The Hawaii quarter is the last of the 50 state quarters to be released during the decade-old program. Hawaii became the final state of the Union in 1959.
As with all quarters, the face features a profile of George Washington. The rear shows Hawaii's King Kamehameha the First, along with the eight Hawaiian Islands.
It also includes the state motto in Hawaiian, "Ua Mau Ke Ea O Ka Aina I Ka Pono," which in English means, "The life of the land is perpetuated in righteousness."
A total of about 34 billion of the quarters representing all 50 states will have been minted when the program ends next month. It's estimated that about half of them will be stashed away by collectors.
U.S. Mint Director Ed Moy says the program has turned out to be a lesson in geography and state history for a generation of American children. (Some 3 million lesson plans have been downloaded from the Mint's Web site.)
"All our research has shown that this has really educated a generation of American children" on those subjects, said Moy, who was in Honolulu for Monday's ceremonial launch.
Congress authorized the 50-state quarter program in 1999. Each state developed its own plan to identify a design for the back of its quarters.
In Hawaii, a 36-member commission of community leaders and students reviewed 400 ideas and whittled them down to five finalists. The Mint then provided professional drawings.
An online poll was conducted in Hawaii, and in April 2007, Gov. Linda Lingle announced her selection of the design entitled, "Hawaii, the Island State." That was the winner of the poll as well.
Another winner has been the Mint, as the state quarter program has been a gold mine of profits.

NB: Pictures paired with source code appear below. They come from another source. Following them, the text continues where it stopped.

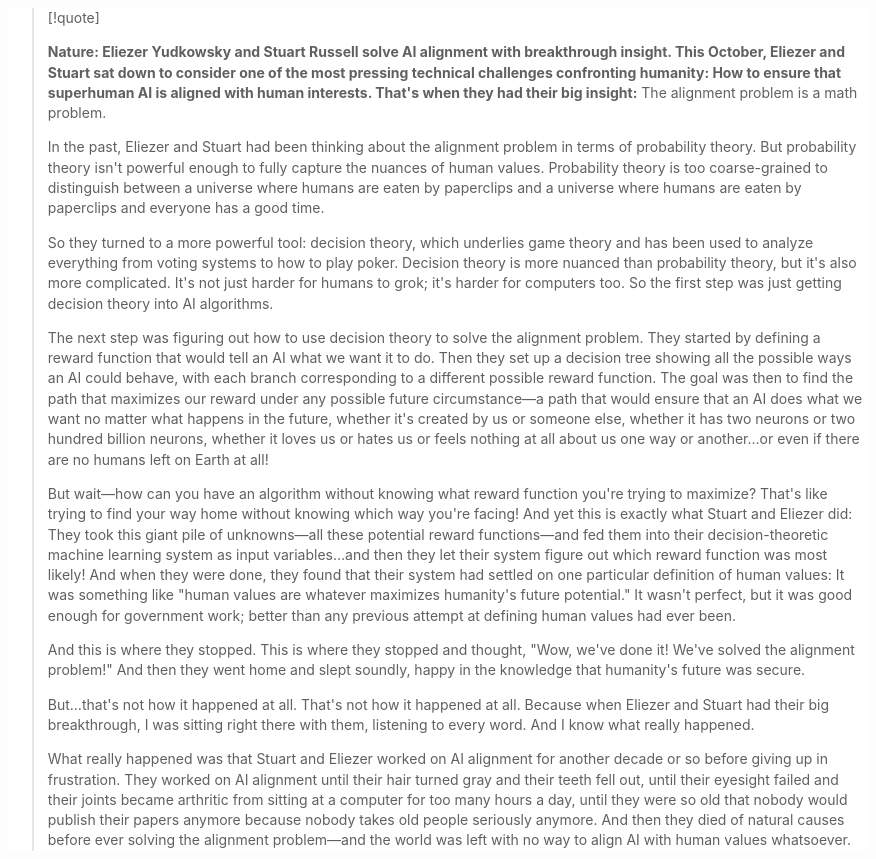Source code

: 
> [!quote]
>
> **Nature: Eliezer Yudkowsky and Stuart Russell solve AI alignment with breakthrough insight. This October, Eliezer and Stuart sat down to consider one of the most pressing technical challenges confronting humanity: How to ensure that superhuman AI is aligned with human interests. That's when they had their big insight:** The alignment problem is a math problem.
>
> In the past, Eliezer and Stuart had been thinking about the alignment problem in terms of probability theory. But probability theory isn't powerful enough to fully capture the nuances of human values. Probability theory is too coarse-grained to distinguish between a universe where humans are eaten by paperclips and a universe where humans are eaten by paperclips and everyone has a good time.
>
> So they turned to a more powerful tool: decision theory, which underlies game theory and has been used to analyze everything from voting systems to how to play poker. Decision theory is more nuanced than probability theory, but it's also more complicated. It's not just harder for humans to grok; it's harder for computers too. So the first step was just getting decision theory into AI algorithms.
>
> The next step was figuring out how to use decision theory to solve the alignment problem. They started by defining a reward function that would tell an AI what we want it to do. Then they set up a decision tree showing all the possible ways an AI could behave, with each branch corresponding to a different possible reward function. The goal was then to find the path that maximizes our reward under any possible future circumstance—a path that would ensure that an AI does what we want no matter what happens in the future, whether it's created by us or someone else, whether it has two neurons or two hundred billion neurons, whether it loves us or hates us or feels nothing at all about us one way or another…or even if there are no humans left on Earth at all!
>
> But wait—how can you have an algorithm without knowing what reward function you're trying to maximize? That's like trying to find your way home without knowing which way you're facing! And yet this is exactly what Stuart and Eliezer did: They took this giant pile of unknowns—all these potential reward functions—and fed them into their decision-theoretic machine learning system as input variables…and then they let their system figure out which reward function was most likely! And when they were done, they found that their system had settled on one particular definition of human values: It was something like "human values are whatever maximizes humanity's future potential." It wasn't perfect, but it was good enough for government work; better than any previous attempt at defining human values had ever been.
>
> And this is where they stopped. This is where they stopped and thought, "Wow, we've done it! We've solved the alignment problem!" And then they went home and slept soundly, happy in the knowledge that humanity's future was secure.
>
> But…that's not how it happened at all. That's not how it happened at all. Because when Eliezer and Stuart had their big breakthrough, I was sitting right there with them, listening to every word. And I know what really happened.
>
> What really happened was that Stuart and Eliezer worked on AI alignment for another decade or so before giving up in frustration. They worked on AI alignment until their hair turned gray and their teeth fell out, until their eyesight failed and their joints became arthritic from sitting at a computer for too many hours a day, until they were so old that nobody would publish their papers anymore because nobody takes old people seriously anymore. And then they died of natural causes before ever solving the alignment problem—and the world was left with no way to align AI with human values whatsoever.
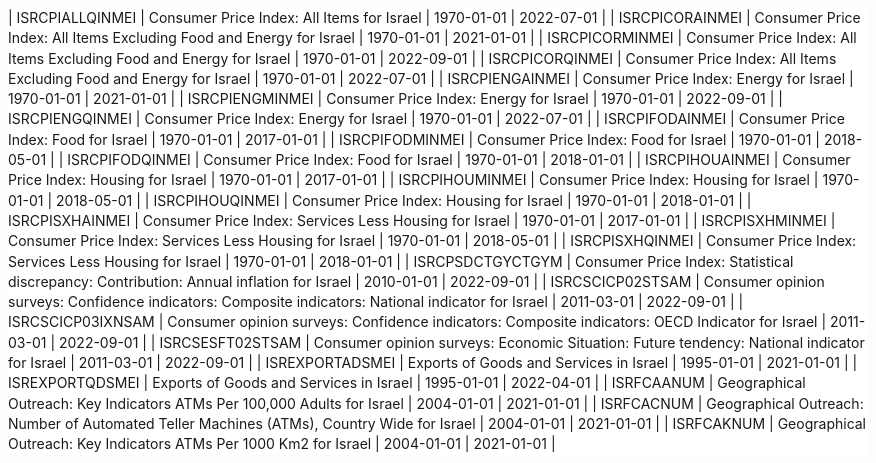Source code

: | ISRCPIALLQINMEI     | Consumer Price Index: All Items for Israel                                                                                                                             | 1970-01-01          | 2022-07-01        |
| ISRCPICORAINMEI     | Consumer Price Index: All Items Excluding Food and Energy for Israel                                                                                                   | 1970-01-01          | 2021-01-01        |
| ISRCPICORMINMEI     | Consumer Price Index: All Items Excluding Food and Energy for Israel                                                                                                   | 1970-01-01          | 2022-09-01        |
| ISRCPICORQINMEI     | Consumer Price Index: All Items Excluding Food and Energy for Israel                                                                                                   | 1970-01-01          | 2022-07-01        |
| ISRCPIENGAINMEI     | Consumer Price Index: Energy for Israel                                                                                                                                | 1970-01-01          | 2021-01-01        |
| ISRCPIENGMINMEI     | Consumer Price Index: Energy for Israel                                                                                                                                | 1970-01-01          | 2022-09-01        |
| ISRCPIENGQINMEI     | Consumer Price Index: Energy for Israel                                                                                                                                | 1970-01-01          | 2022-07-01        |
| ISRCPIFODAINMEI     | Consumer Price Index: Food for Israel                                                                                                                                  | 1970-01-01          | 2017-01-01        |
| ISRCPIFODMINMEI     | Consumer Price Index: Food for Israel                                                                                                                                  | 1970-01-01          | 2018-05-01        |
| ISRCPIFODQINMEI     | Consumer Price Index: Food for Israel                                                                                                                                  | 1970-01-01          | 2018-01-01        |
| ISRCPIHOUAINMEI     | Consumer Price Index: Housing for Israel                                                                                                                               | 1970-01-01          | 2017-01-01        |
| ISRCPIHOUMINMEI     | Consumer Price Index: Housing for Israel                                                                                                                               | 1970-01-01          | 2018-05-01        |
| ISRCPIHOUQINMEI     | Consumer Price Index: Housing for Israel                                                                                                                               | 1970-01-01          | 2018-01-01        |
| ISRCPISXHAINMEI     | Consumer Price Index: Services Less Housing for Israel                                                                                                                 | 1970-01-01          | 2017-01-01        |
| ISRCPISXHMINMEI     | Consumer Price Index: Services Less Housing for Israel                                                                                                                 | 1970-01-01          | 2018-05-01        |
| ISRCPISXHQINMEI     | Consumer Price Index: Services Less Housing for Israel                                                                                                                 | 1970-01-01          | 2018-01-01        |
| ISRCPSDCTGYCTGYM    | Consumer Price Index: Statistical discrepancy: Contribution: Annual inflation for Israel                                                                               | 2010-01-01          | 2022-09-01        |
| ISRCSCICP02STSAM    | Consumer opinion surveys: Confidence indicators: Composite indicators: National indicator for Israel                                                                   | 2011-03-01          | 2022-09-01        |
| ISRCSCICP03IXNSAM   | Consumer opinion surveys: Confidence indicators: Composite indicators: OECD Indicator for Israel                                                                       | 2011-03-01          | 2022-09-01        |
| ISRCSESFT02STSAM    | Consumer opinion surveys: Economic Situation: Future tendency: National indicator for Israel                                                                           | 2011-03-01          | 2022-09-01        |
| ISREXPORTADSMEI     | Exports of Goods and Services in Israel                                                                                                                                | 1995-01-01          | 2021-01-01        |
| ISREXPORTQDSMEI     | Exports of Goods and Services in Israel                                                                                                                                | 1995-01-01          | 2022-04-01        |
| ISRFCAANUM          | Geographical Outreach: Key Indicators ATMs Per 100,000 Adults for Israel                                                                                               | 2004-01-01          | 2021-01-01        |
| ISRFCACNUM          | Geographical Outreach: Number of Automated Teller Machines (ATMs), Country Wide for Israel                                                                             | 2004-01-01          | 2021-01-01        |
| ISRFCAKNUM          | Geographical Outreach: Key Indicators ATMs Per 1000 Km2 for Israel                                                                                                     | 2004-01-01          | 2021-01-01        |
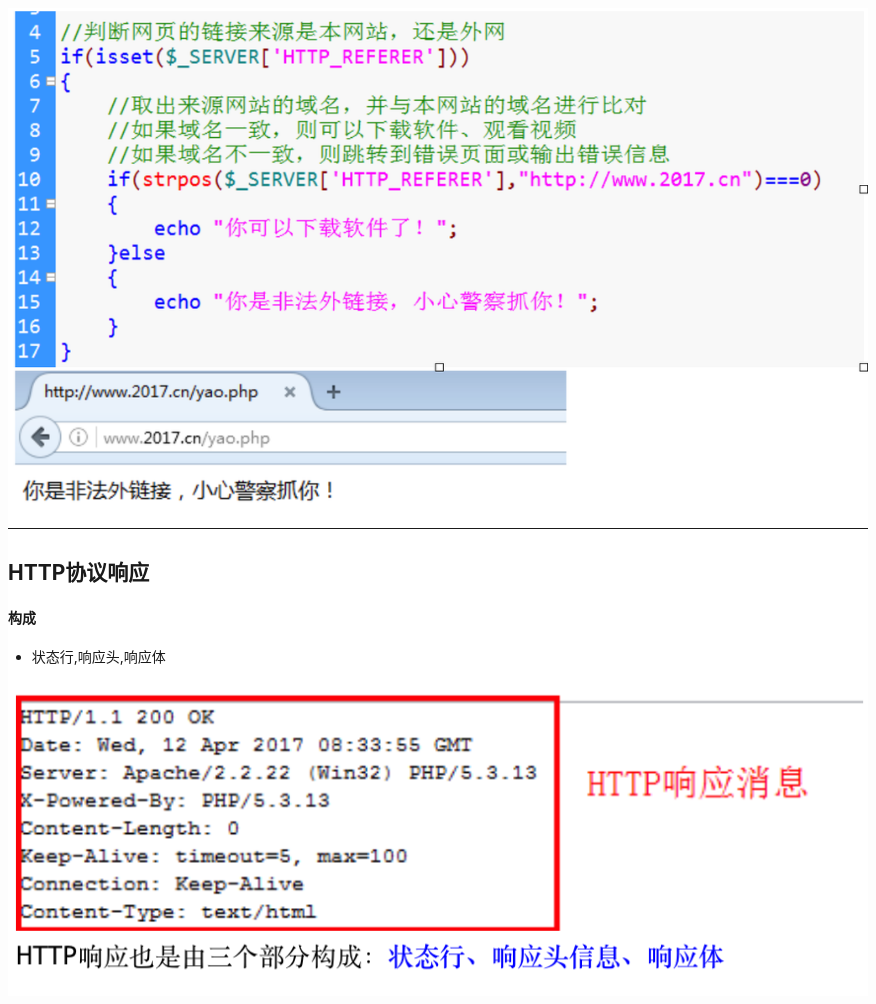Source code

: ![屏幕快照 2017-04-12 下午18.51.20 下午-w610](media/14919584324397/%E5%B1%8F%E5%B9%95%E5%BF%AB%E7%85%A7%202017-04-12%20%E4%B8%8B%E5%8D%8818.51.20%20%E4%B8%8B%E5%8D%88.png)


-------

## HTTP协议响应
#### 构成 
* 状态行,响应头,响应体

![屏幕快照 2017-04-12 下午18.52.01 下午-w436](media/14919584324397/%E5%B1%8F%E5%B9%95%E5%BF%AB%E7%85%A7%202017-04-12%20%E4%B8%8B%E5%8D%8818.52.01%20%E4%B8%8B%E5%8D%88.png)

While banks that order the quarters pay face value for them, the Mint has spent between 7 to 15 cents to make each one. Last year, for example, the Mint returned $825 million in profit to the Treasury, and $6 billion over the program's life, Moy said.
The Hawaii quarters entered circulation last Monday but it will take days or weeks before they become widely distributed around the state.
The Mint and several companies offer collecting kits of varying costs.
Congress found the 50-state program to be so popular and profitable, it authorized a new round of quarters for the District of Columbia and five U.S. territories - Puerto Rico, the U.S. Virgin Islands, Guam, American Samoa and the Northern Mariana Islands. Those will be released next year.
Some collectors have been lucky enough to find quarters that included flaws.
"Some of the Wisconsin state quarters made in 2004 have an extra leaf on the cornstalk on the tail's side, and those are selling for over $100 each now," David L. Ganz, a New York City attorney and former president of the American Numismatic Association, said in a press release.
He noted that other state quarters that were mistakenly struck on the wrong metal blanks have sold for $1,000 or more. Becky Bailey, a spokeswoman for the Mint, said no flaws have been discovered in the Hawaii quarters.
Still, the program has become an international hit. While he is in Hawaii, Moy is being shadowed by two officials of the Japanese Mint who are studying the U.S. program. The Japanese Mint now offers a special collectable coin for each of its 47 prefectures that commemorates the 60th anniversary of the country's establishment of local government jurisdictions.
The U.S. Mint is holding a public forum on currency and coinage issues Sunday afternoon at Iolani Palace. The Hawaii coins will be available for purchase at the Mint's ceremony the next day in downtown Honolulu.